Gesss,,, teach a guy to cast and what does he do,,, go out and catch all the big fish and don't even invite ya along  Way to go Dave now teach me how to catch them bigguns  
Nice fish guys, save some for us


----------



## rattler (Jul 3, 2004)

nice fish guys...save some for me...


----------



## fishbone4_14_74 (Feb 7, 2005)

nice fish guys wish i could of made it,, will get with some of you next week when i get back in town .


----------



## Stripers4me (Oct 10, 2004)

Nice catch! Where were you fishing and what did you use?


----------



## Fishing_Feud (Nov 16, 2004)

Stripers4me said:


> Nice catch! Where were you fishing and what did you use?



I bet they were in the water and using rods and reels


----------



## Otter (Jun 18, 2004)

wow, you write that yourself?


----------



## 8nb8 (Aug 30, 2005)

Fishing_Feud said:


> I bet they were in the water and using rods and reels


----------



## RuddeDogg (Mar 20, 2004)

*Nice fish.......*

Way to go!!!!!!


----------



## fishbone4_14_74 (Feb 7, 2005)

I Know I Know Lol :d


----------



## Fishman (Apr 23, 2000)

Cat I had a great time. Finally got the new St. Croix wet and does not hve that skunky smell to it. Im glad to have finally fished with ya and being with me when I caught my first pup. That five spotter sure was perty. 
Man I gotta learn to keep my eye open when i get my pic taken.

Thanks again 
Rick


----------



## RedskinFan228 (Jun 28, 2004)

great job guys. Eric you got to help me get hooked up with some of those fish call me and i am there......621 7644


----------



## RoryGoggin (Jan 6, 2005)

Well, I waited another night but finally caught my first keeper striper.








She ain't so big, but she's all mine!


----------



## Freddrum (May 19, 2000)

Dang, first time I've seen you without the pith helmet. Thats quite a fuzzball on top o yo haid!
Great catch dude. See ya Tuesday.


----------



## Fishman (Apr 23, 2000)

Perty werk Rory.


----------



## Dr. Bubba (Nov 9, 1999)

pith helmet =  

Good job Rory! Did he taste good in that hot oil bath?


----------



## Digger (Jan 4, 2000)

I believe DR Bubba is right that is a boy. Keep that bait a secret.


----------



## RoryGoggin (Jan 6, 2005)

Freddrum said:


> Dang, first time I've seen you without the pith helmet. Thats quite a fuzzball on top o yo haid!
> Great catch dude. See ya Tuesday.


LOL - don't judge a book (or a man) by the cover. 



Fishman said:


> Perty werk Rory.


Thanks man - you did pretty well yourself the other day too!



Dr. Bubba said:


> pith helmet =
> 
> Good job Rory! Did he taste good in that hot oil bath?

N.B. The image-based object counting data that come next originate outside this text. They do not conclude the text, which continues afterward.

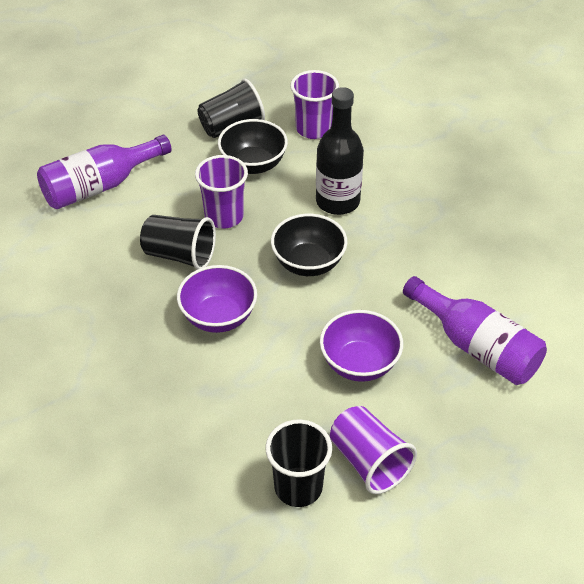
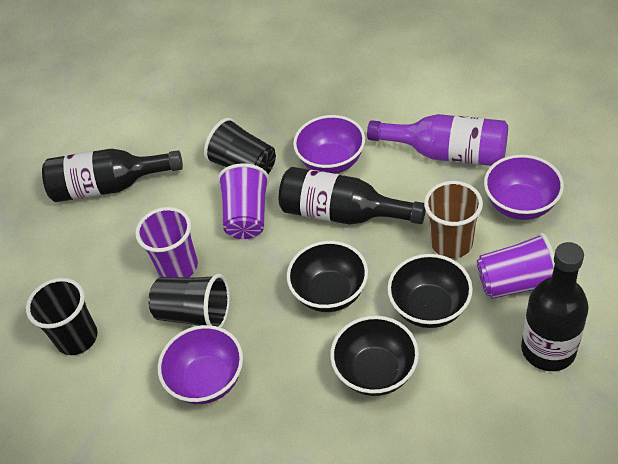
black bottle: [316,87,364,215] = 1 -> [42,148,183,202] [279,167,426,225] [521,242,589,371] = 3
black bowl: [218,119,288,174] [271,214,347,276] = 2 -> [287,241,368,312] [330,316,419,396] [387,254,473,328] = 3
brown cup: none = 0 -> [424,181,483,258] = 1
purple bottle: [37,135,172,209] [403,276,547,385] = 2 -> [367,114,508,166] = 1
purple bowl: [177,265,257,333] [320,310,403,382] = 2 -> [158,325,243,404] [293,115,365,174] [484,155,564,220] = 3

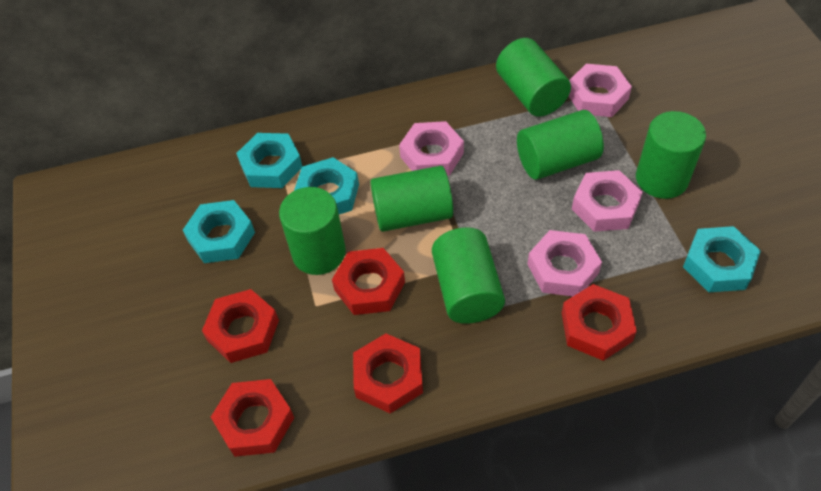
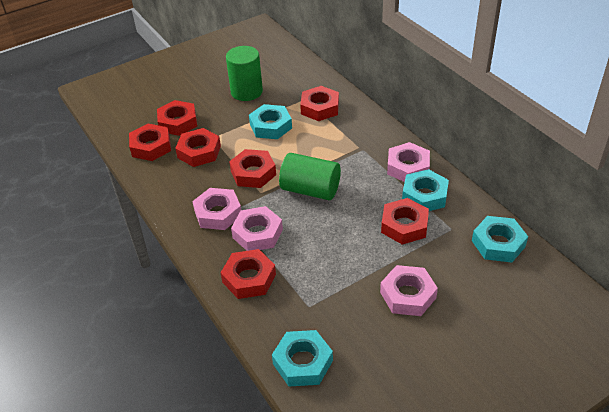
green cylinder: [279,187,346,275] [370,166,453,232] [432,227,505,324] [496,38,571,117] [517,110,604,180] [636,111,706,199] = 6 -> [226,46,263,101] [279,153,341,200] = 2
red nut: [202,289,279,363] [211,379,294,457] [332,248,405,315] [353,333,423,414] [562,284,637,361] = 5 -> [129,124,171,161] [157,100,197,136] [175,128,221,167] [221,249,276,299] [229,149,276,188] [300,86,339,121] [381,198,429,245] = 7

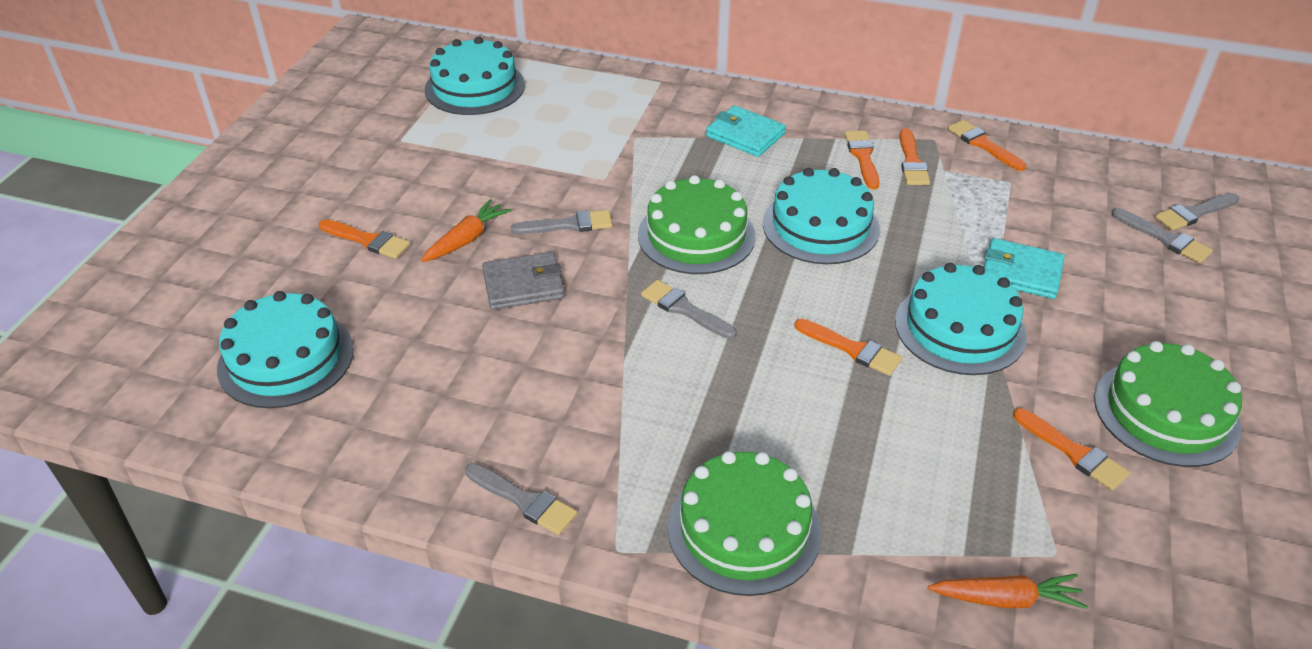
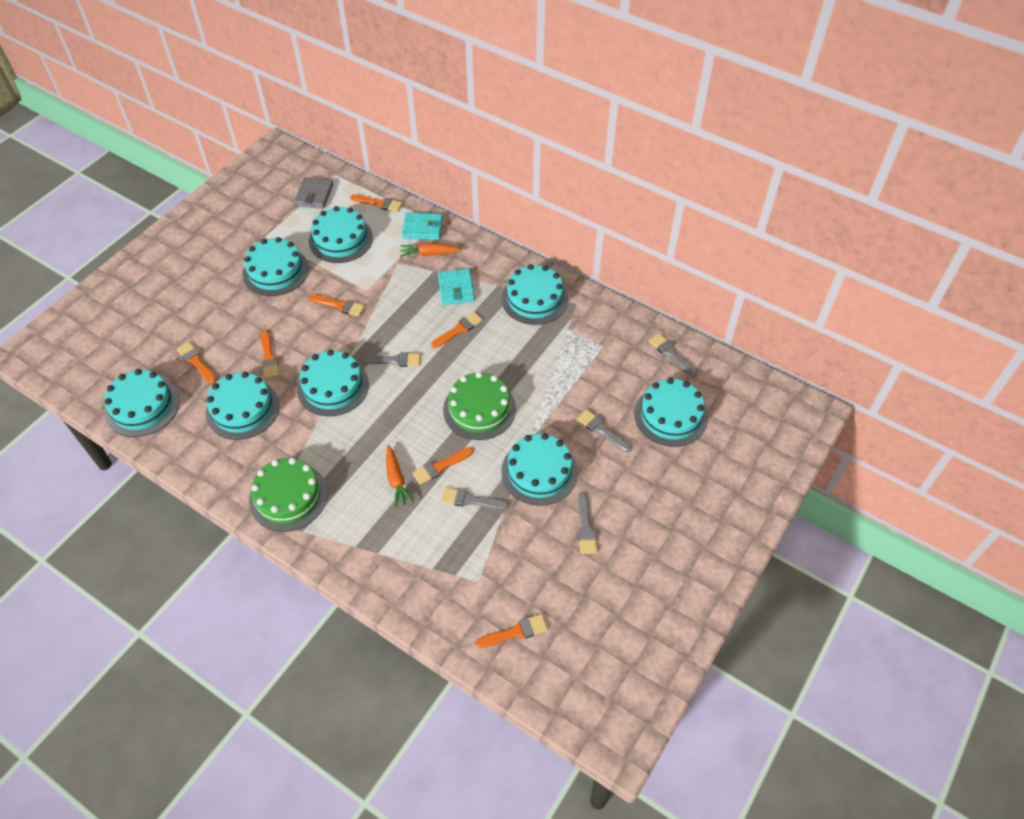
green cake: [638,175,756,274] [668,451,821,596] [1094,341,1242,467] = 3 -> [249,458,328,532] [443,372,516,440] = 2
orange brush: [319,219,410,259] [795,319,902,376] [845,130,879,189] [900,128,930,185] [948,120,1026,171] [1013,408,1130,490] = 6 -> [176,342,216,384] [261,330,280,378] [309,294,365,317] [350,194,402,212] [412,447,473,485] [431,312,483,348] [475,614,548,648] = 7
turquoise cake: [217,291,354,408] [425,37,525,115] [763,168,880,264] [895,263,1027,375] = 4 -> [104,369,180,437] [206,372,280,440] [242,237,309,296] [297,350,369,416] [309,206,373,263] [501,433,578,506] [502,264,568,325] [634,378,708,447] = 8

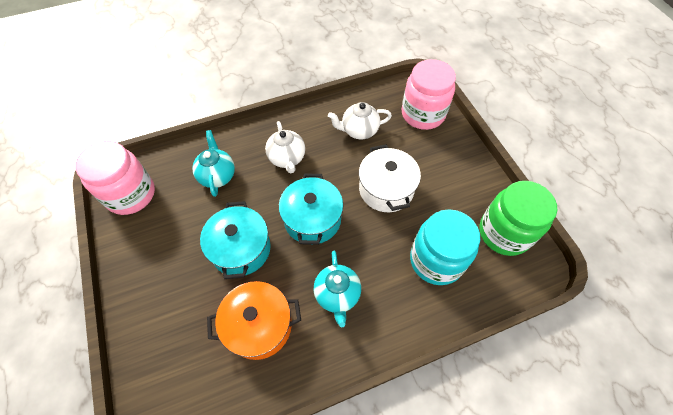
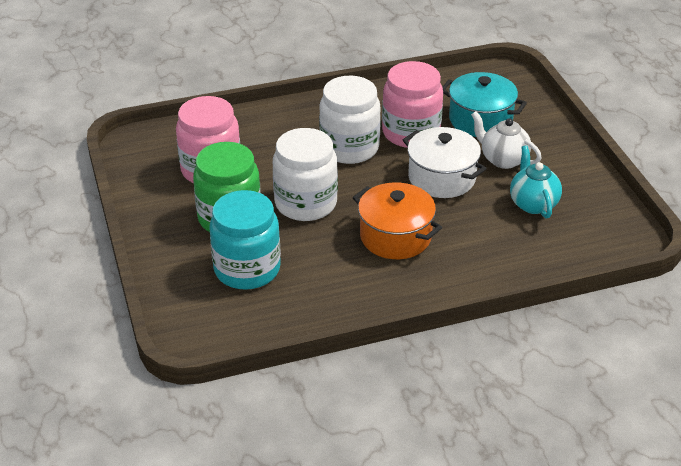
turquoise pot: [200,201,271,279] [279,174,343,245] = 2 -> [442,72,527,137] = 1
turquoise teapot: [192,130,235,197] [314,251,361,327] = 2 -> [510,145,562,218] = 1
white jar: none = 0 -> [273,128,338,221] [319,76,381,164] = 2
white teapot: [265,121,305,173] [328,102,392,140] = 2 -> [471,111,542,169] = 1

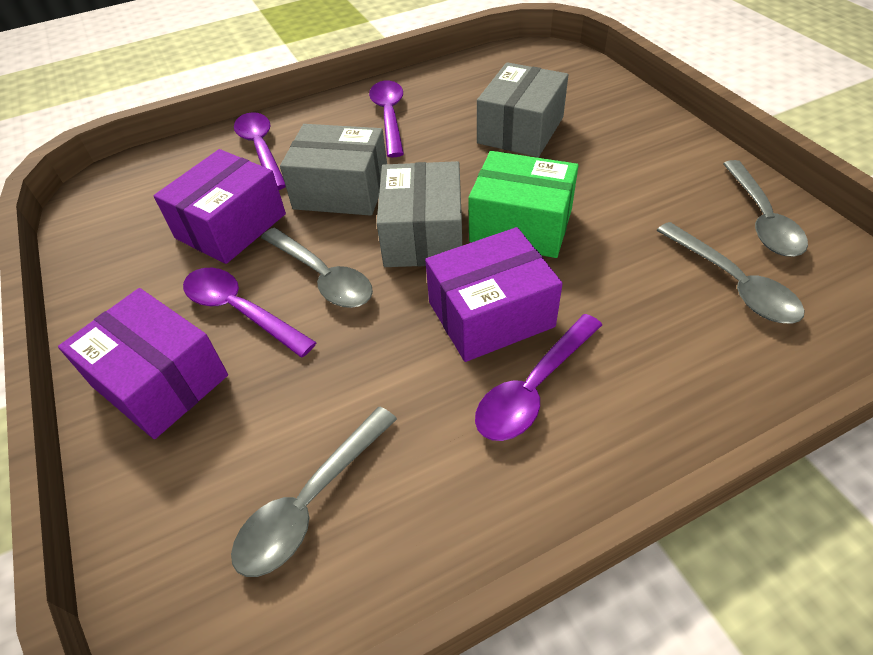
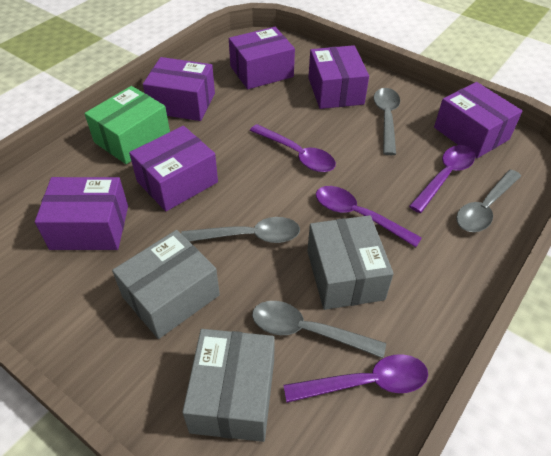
purple box: [58,288,228,439] [154,149,286,264] [425,227,563,362] = 3 -> [35,177,128,250] [129,126,218,211] [143,57,215,121] [229,27,295,89] [308,45,369,109] [434,82,522,158] = 6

Pith Helmet = You wouldn't recognize me on the beach without it!

He did tasted too good for common folk!



Digger said:


> I believe DR Bubba is right that is a boy. Keep that bait a secret.


Thanks Digger - and of course I won't tell anyone that you can catch striper on ******** ****.


----------



## catman32 (Apr 20, 2005)

*Jim*

Did you get pics of yours.


----------



## JimInVA (May 17, 2005)

No... I didn't. Was so intent on getting them home, cleaned and filleted that I didn't even think of taking pics.

By the way, on the recommendation of Catman32, I used the following method to prepare and cook the two stripers that I'd caught.

(1) Filetted and verified no bones
(2) Sprinkled each raw meat side with Old Bay, salt, pepper and lemon juice.
(3) Sandwiched two filets together placing the following items in-between - sliced onion and butter.
(4) Placed each double stack into a Heavy-Duty aluminum foil envelope, triple folded and sealed at all sides.
(5) Removing directly from the refrigerator, I placed this foil pack on the grill (middle burner on low, outer burners on high) and cooked at 525 degrees for 10 minutes on the first side and 6 minutes on the second side.
(6) Removed from grill, cut through foil and feasted.

It was absolutely delicious. The only change I'd make is to be a bit more generous with the Old Bay. AND... the best part of it all... is that my wife has mandated that I seek new, fresh catches so that I can do some more gourmet cooking for her. Of course, I'll do so.  

Jim


----------



## Advisor (Jan 12, 2003)

Jim,
You keep doing that and you'll look like me. I gained 3 pounds just reading it.


----------